### SOURCE
________

New workplace legislation has made online social networking communication between work colleagues more dangerous for employers. These days, more employees have easy access to email and the internet. It has become a social trend to participate in social networking websites such as Twitter, Facebook, MySpace, Bebo and YouTube.
An ‘adverse action’ clause in the Fair Work Act 2009, means that employer/employee social interaction on these websites could have wider implications.
What may be meant as an innocent comment via social media by an employer to an employee, may lead to bosses facing lawsuits for unlimited damages for harassment, bullying or discrimination. Allens Arthur Robinson Partner and head of the firm’s Workplace Relations Group Adam Lunn said;
‘Employers need to think very carefully before they allow employees to become ‘friends’ on their social networking site. Allowing employees to openly access your Facebook or MySpace account, opens you to defamatory material being placed on there, or just the perception your engagement with some employees is more favourable to them than to other employees. You could be seen to be discriminating against an employee that you don’t befriend. It is important to remember that the employer-employee relationship doesn’t stop at the office door.’
Under the Fair Work Act’s ‘adverse action’ clause, workers can sue for unlimited damages over actions that adversely affect their job, injures or discriminates, or threatens such actions.
• ‘Nurse Ratched’ – An employee in Canada started a personal blog about running. The blog was available to anyone with access to the internet. The employee used her real name and alluded to her employer. She commented about her managers and colleagues in unflattering terms, referring to her supervisor as ‘Nurse Ratched’ and her workplace as a lunatic asylum. The court concluded that her dismissal was justified on several grounds, including the fact that her colleagues no longer wanted to work with her.
• ‘Diary of a Flight Attendant’ – A Delta flight attendant was dismissed after she started a blog entitled, ‘Diary of a Flight Attendant’, in which she posted what were considered to be ‘inappropriate’ photos of herself in her Delta uniform. These photos showed her relaxing on a jet on the ground in between flights. One photo depicted her leaning over her seat with a patch of her brassiere showing. The flight attendant claimed sex discrimination because Delta allegedly failed to discipline male employees who had posted pictures of themselves in uniform. The case was not heard due to Delta filing for bankruptcy.
• ‘Work Sux’ – A Warehouse employee was dismissed for writing on her Bebo page that ‘work sux’, and working until midnight was ‘gay like the management’. When the employer read the comments, she was fired for serious misconduct. The employer said the online comments had brought The Warehouse into disrepute.
• ‘Blackmailed by Management’ – An employee who worked as a personal carer at an aged care facility, created a website accessible by anyone. On her website, the employee published resident information and pictures without resident consent, and made inappropriate comments such as referring to her shifts as a ‘bitch’, and alleging that she was ‘blackmailed by management’. She was terminated for breaching the confidentiality agreement and for insubordination. Her dismissal was upheld.

________

### RECORDS SUPPLIED
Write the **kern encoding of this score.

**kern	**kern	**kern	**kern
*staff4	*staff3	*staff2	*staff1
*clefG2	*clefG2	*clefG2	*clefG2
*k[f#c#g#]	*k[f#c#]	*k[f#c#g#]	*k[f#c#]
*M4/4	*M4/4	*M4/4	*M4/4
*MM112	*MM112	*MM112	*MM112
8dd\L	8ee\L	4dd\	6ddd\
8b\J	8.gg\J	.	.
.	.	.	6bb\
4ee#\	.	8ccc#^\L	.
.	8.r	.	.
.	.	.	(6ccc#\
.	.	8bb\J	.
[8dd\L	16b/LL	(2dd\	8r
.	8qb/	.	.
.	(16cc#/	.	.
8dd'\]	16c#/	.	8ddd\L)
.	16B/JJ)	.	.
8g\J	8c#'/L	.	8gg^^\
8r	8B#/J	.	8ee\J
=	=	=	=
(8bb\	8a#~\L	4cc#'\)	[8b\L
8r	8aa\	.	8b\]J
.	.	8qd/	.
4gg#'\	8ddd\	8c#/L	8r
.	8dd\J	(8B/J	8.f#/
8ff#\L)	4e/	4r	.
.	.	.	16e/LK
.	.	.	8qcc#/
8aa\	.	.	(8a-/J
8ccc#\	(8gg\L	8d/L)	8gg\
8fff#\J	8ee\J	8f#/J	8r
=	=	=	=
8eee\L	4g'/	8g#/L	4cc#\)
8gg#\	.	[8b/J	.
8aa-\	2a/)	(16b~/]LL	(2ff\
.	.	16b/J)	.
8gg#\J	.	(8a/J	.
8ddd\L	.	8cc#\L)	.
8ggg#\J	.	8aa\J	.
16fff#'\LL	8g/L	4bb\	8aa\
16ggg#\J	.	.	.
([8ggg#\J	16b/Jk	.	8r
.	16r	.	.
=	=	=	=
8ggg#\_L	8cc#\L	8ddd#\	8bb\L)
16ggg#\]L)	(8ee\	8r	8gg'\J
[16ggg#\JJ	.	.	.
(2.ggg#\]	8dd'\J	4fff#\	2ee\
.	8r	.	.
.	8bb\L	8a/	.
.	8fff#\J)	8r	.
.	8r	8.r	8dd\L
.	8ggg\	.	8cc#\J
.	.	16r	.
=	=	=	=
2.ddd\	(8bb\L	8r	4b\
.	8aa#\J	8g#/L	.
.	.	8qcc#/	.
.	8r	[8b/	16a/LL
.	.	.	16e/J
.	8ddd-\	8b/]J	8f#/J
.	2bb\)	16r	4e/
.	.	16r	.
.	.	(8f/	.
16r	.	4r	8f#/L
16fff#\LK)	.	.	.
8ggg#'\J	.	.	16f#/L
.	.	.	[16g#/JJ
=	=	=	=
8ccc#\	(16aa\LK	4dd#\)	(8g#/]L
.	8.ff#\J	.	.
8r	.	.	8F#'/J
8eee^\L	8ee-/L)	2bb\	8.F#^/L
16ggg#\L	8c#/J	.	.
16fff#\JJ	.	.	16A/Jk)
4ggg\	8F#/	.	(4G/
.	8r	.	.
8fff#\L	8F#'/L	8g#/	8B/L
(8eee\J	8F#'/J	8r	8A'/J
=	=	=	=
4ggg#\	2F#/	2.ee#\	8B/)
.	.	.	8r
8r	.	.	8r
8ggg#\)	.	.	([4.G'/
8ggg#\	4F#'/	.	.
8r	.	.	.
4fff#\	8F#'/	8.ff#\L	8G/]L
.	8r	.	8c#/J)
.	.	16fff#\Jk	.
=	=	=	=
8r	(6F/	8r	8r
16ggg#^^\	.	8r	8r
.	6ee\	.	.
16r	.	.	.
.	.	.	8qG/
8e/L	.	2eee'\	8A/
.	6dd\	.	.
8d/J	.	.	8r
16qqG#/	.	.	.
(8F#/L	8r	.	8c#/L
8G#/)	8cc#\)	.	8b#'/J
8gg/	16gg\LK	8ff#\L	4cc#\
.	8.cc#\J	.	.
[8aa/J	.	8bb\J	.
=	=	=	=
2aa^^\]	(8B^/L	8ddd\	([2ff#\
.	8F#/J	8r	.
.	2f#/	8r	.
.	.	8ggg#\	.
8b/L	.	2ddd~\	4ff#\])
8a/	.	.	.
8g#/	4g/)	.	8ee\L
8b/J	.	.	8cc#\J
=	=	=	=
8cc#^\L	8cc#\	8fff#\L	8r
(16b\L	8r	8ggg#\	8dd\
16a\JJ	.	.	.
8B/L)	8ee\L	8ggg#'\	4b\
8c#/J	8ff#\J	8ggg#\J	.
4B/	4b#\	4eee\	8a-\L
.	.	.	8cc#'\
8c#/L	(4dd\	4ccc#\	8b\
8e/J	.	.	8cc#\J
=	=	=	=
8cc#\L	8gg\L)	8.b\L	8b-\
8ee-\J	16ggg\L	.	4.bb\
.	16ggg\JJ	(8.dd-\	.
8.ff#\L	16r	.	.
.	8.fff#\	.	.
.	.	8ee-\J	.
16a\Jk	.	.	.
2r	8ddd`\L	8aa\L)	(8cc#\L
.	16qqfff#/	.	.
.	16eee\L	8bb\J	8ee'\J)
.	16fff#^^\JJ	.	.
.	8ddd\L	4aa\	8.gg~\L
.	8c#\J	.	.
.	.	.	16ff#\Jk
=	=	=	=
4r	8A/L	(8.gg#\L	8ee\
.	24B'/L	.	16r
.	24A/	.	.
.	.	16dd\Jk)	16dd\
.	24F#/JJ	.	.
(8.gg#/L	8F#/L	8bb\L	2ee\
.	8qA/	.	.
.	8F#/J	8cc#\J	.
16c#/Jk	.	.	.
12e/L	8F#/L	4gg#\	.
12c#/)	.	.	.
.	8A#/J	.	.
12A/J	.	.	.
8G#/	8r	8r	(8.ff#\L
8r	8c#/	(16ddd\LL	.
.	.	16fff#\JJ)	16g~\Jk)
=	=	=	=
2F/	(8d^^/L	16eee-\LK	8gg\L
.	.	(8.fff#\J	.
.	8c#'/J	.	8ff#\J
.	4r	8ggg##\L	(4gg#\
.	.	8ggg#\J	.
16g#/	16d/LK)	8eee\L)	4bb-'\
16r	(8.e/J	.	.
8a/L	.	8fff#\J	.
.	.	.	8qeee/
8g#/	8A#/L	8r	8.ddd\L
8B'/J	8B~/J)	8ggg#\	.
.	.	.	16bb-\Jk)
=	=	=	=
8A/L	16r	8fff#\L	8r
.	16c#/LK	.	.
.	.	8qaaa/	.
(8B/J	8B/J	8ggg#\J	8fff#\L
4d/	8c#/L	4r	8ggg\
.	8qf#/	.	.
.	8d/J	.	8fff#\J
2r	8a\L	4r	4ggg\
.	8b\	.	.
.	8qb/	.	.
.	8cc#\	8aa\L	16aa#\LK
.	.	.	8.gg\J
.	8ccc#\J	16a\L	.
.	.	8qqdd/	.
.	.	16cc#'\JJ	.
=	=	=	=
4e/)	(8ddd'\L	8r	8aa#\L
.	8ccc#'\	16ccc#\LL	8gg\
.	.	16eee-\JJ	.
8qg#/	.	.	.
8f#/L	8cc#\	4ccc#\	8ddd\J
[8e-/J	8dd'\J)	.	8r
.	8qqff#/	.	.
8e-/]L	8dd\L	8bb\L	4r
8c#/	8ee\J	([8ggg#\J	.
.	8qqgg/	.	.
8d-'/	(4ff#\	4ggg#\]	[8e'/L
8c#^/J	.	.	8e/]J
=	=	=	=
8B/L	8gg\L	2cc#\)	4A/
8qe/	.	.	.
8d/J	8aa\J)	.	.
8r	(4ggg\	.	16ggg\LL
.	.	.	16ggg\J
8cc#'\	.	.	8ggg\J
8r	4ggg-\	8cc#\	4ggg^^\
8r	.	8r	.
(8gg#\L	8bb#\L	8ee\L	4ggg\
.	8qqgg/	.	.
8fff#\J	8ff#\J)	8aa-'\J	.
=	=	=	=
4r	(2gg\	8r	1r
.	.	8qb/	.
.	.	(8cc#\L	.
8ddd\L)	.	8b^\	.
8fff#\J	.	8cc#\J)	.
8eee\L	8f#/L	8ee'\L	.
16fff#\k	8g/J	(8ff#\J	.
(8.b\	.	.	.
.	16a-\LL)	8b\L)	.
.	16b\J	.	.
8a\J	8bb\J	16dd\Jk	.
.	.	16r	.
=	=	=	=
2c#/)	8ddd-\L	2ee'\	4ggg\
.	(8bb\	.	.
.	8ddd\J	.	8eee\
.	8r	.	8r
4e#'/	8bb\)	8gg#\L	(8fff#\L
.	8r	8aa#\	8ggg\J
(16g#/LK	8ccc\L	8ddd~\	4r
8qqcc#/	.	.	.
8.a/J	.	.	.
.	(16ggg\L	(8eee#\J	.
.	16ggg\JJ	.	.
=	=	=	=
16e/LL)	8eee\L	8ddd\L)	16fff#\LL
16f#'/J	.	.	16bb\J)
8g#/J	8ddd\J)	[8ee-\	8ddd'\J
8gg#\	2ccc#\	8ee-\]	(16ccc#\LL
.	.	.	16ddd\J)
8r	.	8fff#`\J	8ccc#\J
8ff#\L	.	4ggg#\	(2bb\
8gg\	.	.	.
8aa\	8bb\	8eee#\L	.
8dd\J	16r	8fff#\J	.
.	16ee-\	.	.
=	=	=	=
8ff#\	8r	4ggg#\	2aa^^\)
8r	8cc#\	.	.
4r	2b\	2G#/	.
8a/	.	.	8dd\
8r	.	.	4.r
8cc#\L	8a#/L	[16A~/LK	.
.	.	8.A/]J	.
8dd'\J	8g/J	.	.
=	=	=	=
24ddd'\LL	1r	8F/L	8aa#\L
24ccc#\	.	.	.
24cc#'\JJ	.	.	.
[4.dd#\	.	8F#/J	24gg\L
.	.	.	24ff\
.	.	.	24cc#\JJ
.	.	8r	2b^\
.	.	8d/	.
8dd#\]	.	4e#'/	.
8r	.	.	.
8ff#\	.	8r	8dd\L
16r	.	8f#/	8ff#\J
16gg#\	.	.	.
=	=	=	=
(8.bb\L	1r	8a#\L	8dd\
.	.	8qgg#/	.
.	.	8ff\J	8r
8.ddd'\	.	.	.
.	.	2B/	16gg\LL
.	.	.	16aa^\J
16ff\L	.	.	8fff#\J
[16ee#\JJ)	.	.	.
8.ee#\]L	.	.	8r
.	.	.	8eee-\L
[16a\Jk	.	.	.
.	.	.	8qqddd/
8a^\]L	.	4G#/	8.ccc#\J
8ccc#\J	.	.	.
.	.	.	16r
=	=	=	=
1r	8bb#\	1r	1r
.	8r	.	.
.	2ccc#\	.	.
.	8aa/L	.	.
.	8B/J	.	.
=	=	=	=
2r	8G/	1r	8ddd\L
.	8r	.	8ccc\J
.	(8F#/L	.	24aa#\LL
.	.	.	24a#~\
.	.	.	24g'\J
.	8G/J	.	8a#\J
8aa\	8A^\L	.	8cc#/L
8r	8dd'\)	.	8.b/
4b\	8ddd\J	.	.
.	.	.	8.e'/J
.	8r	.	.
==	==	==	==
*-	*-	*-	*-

________

### WORK TO COMPLETE
A - Answer these questions using the text on social networking at work:
(i) Which act contains the "adverse action" clause?
(ii) What name did the employee in Canada give her supervisor on her blog?
(iii) Why was the Delta flight attendant's case not heard?
B - Find every line of the listing that contains the string "kern". Case counts.

### COMPLETE ANSWERS
A -
(i) The Fair Work Act 2009.
(ii) "Nurse Ratched."
(iii) Delta filed for bankruptcy.

B -
Write the **kern encoding of this score.
**kern	**kern	**kern	**kern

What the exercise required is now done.